■ DIRECTIONS: All entries are to be reproduced exactly; the pictures are to be omitted.

■ DATA SUPPLIED:
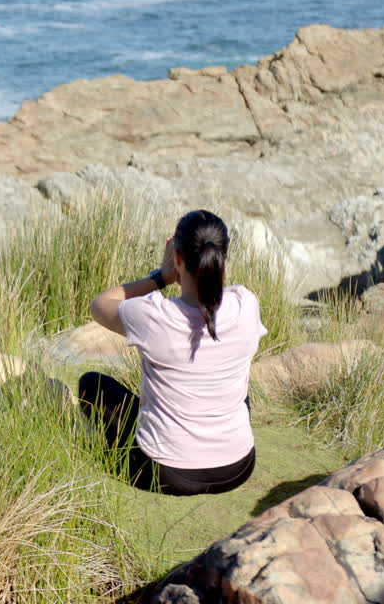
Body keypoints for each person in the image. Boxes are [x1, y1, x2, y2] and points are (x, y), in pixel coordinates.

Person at [79, 209, 264, 496]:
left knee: (92, 384)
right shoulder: (246, 304)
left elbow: (100, 305)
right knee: (236, 389)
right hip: (238, 468)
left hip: (167, 474)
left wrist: (161, 277)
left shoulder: (153, 315)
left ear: (178, 258)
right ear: (223, 256)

■ SOLUTION TO THIS PROBLEM:
Body keypoints for each person in the image. Boxes are [x1, y1, x2, y2] and points are (x, y), in pixel coordinates.

Person at [79, 209, 264, 496]:
left knee: (92, 384)
right shoulder: (246, 304)
left elbow: (100, 305)
right knee: (236, 389)
right hip: (238, 468)
left hip: (167, 474)
left wrist: (161, 277)
left shoulder: (153, 315)
left ear: (178, 258)
right ear: (223, 256)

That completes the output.